Work to complete. Before you write out the listing, remove the pictures; everything else stays exactly as it is.

Dataset extract.
++++++++

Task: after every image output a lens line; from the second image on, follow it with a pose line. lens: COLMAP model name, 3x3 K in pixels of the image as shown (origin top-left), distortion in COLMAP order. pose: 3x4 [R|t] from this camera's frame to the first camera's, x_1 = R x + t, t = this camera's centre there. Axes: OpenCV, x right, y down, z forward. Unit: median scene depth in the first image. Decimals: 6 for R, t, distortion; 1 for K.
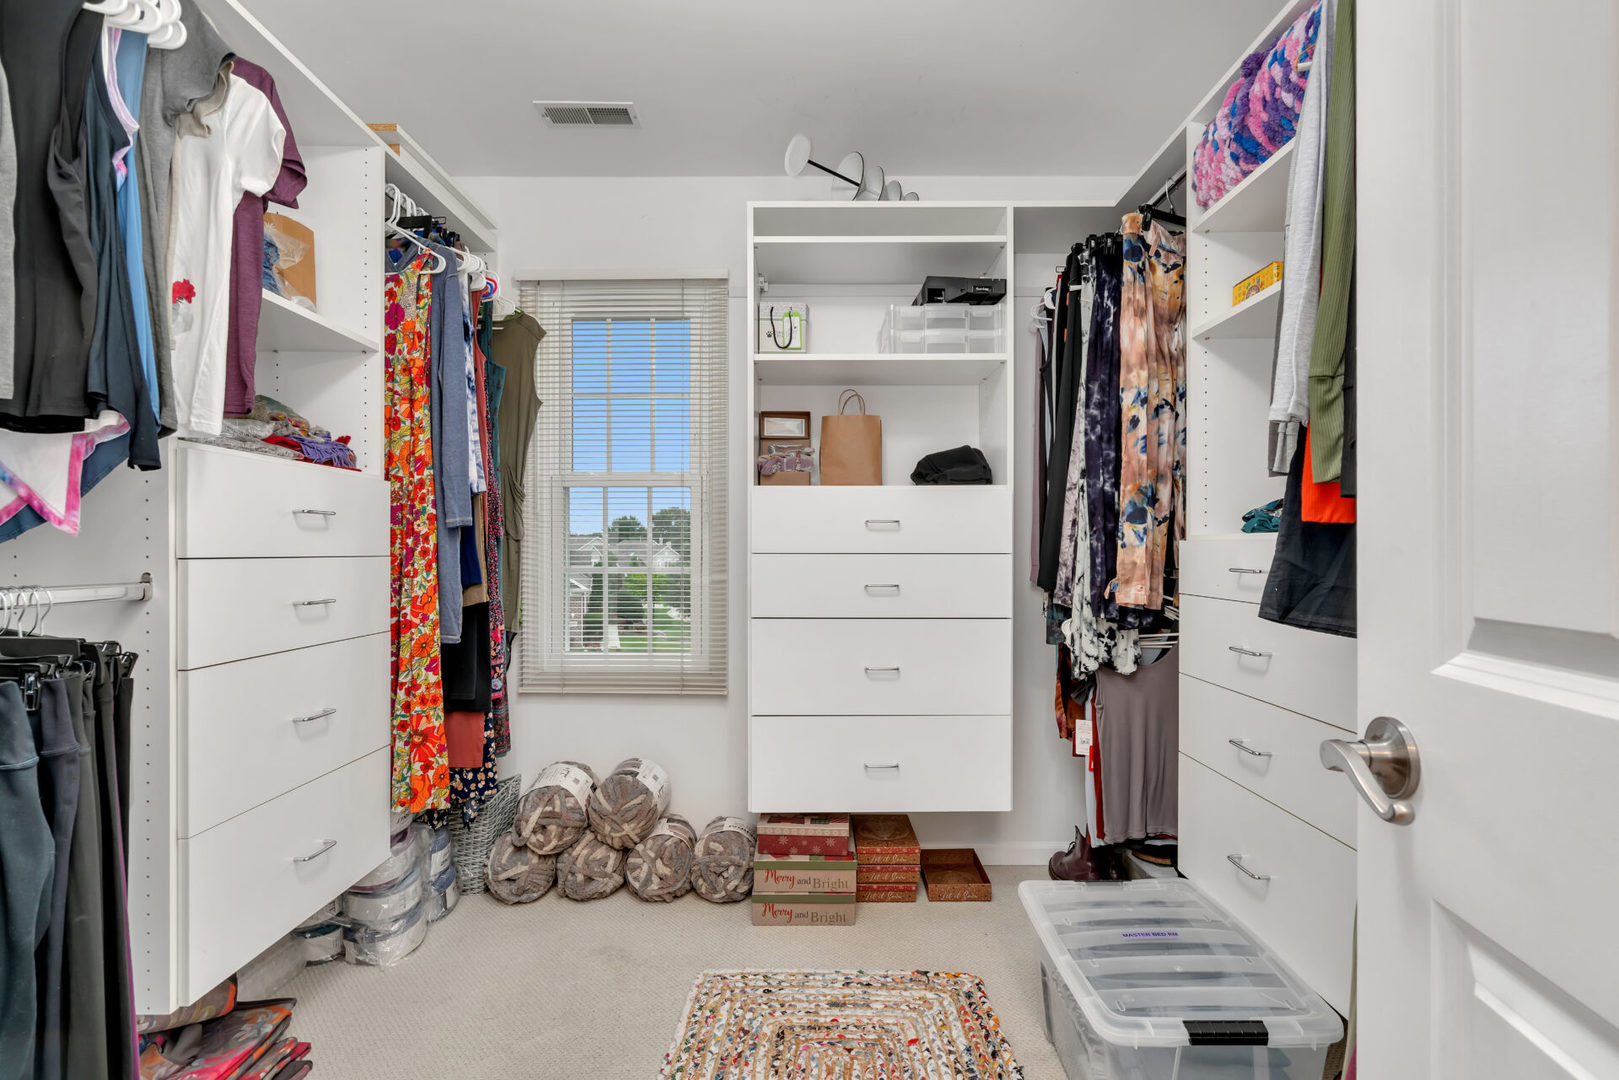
lens RADIAL K [[741.7, 0, 811.1], [0, 741.7, 543.0], [0, 0, 1]] dist [-0.003066, -0.000006]
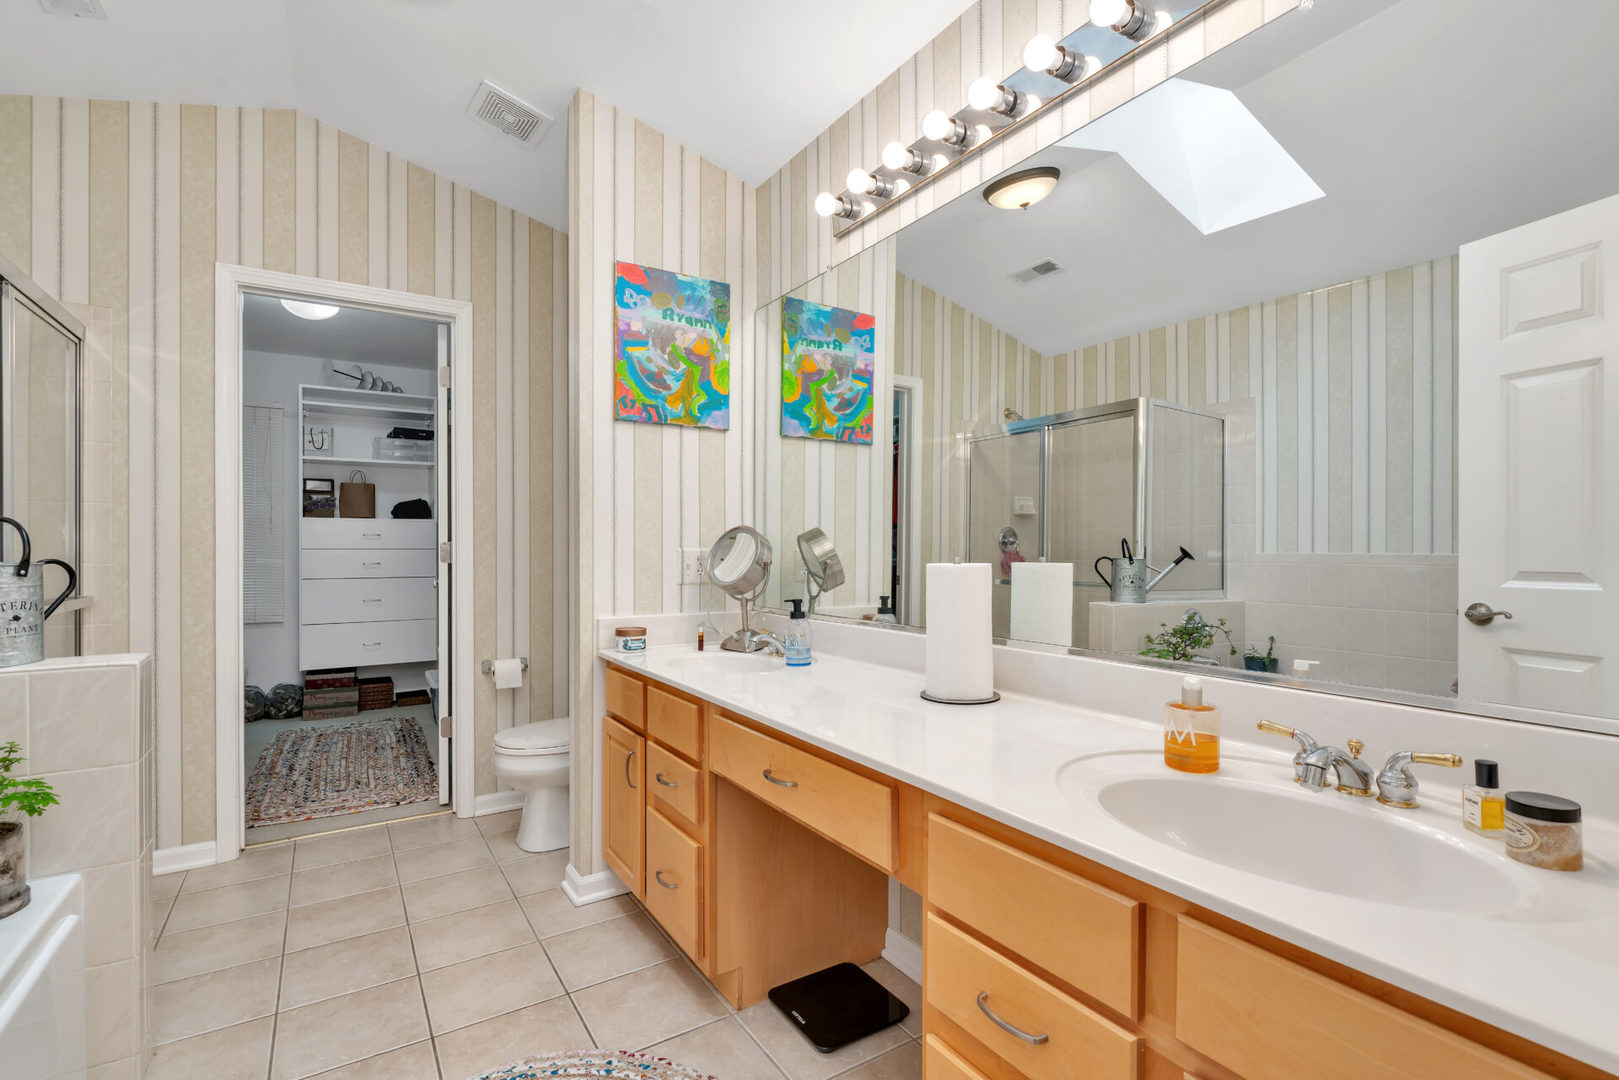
lens RADIAL K [[741.7, 0, 796.1], [0, 741.7, 546.1], [0, 0, 1]] dist [-0.003066, -0.000006]
pose [[0.847549, -0.000556, 0.530716, -0.005280], [0.006814, 0.999928, -0.009835, 0.033715], [-0.530673, 0.011952, 0.847493, -1.499455]]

++++++++

Finished exercise.
Task: after every image output a lens line; from the second image on, follow it with a pose line. lens: COLMAP model name, 3x3 K in pixels of the image as shown (origin top-left), distortion in COLMAP order. pose: 3x4 [R|t] from this camera's frame to the first camera's, x_1 = R x + t, t = this camera's centre there. Axes: OpenCV, x right, y down, z forward. Unit: median scene depth in the first image. Decimals: 6 for R, t, distortion; 1 for K.
lens RADIAL K [[741.7, 0, 811.1], [0, 741.7, 543.0], [0, 0, 1]] dist [-0.003066, -0.000006]
lens RADIAL K [[741.7, 0, 796.1], [0, 741.7, 546.1], [0, 0, 1]] dist [-0.003066, -0.000006]
pose [[0.847549, -0.000556, 0.530716, -0.005280], [0.006814, 0.999928, -0.009835, 0.033715], [-0.530673, 0.011952, 0.847493, -1.499455]]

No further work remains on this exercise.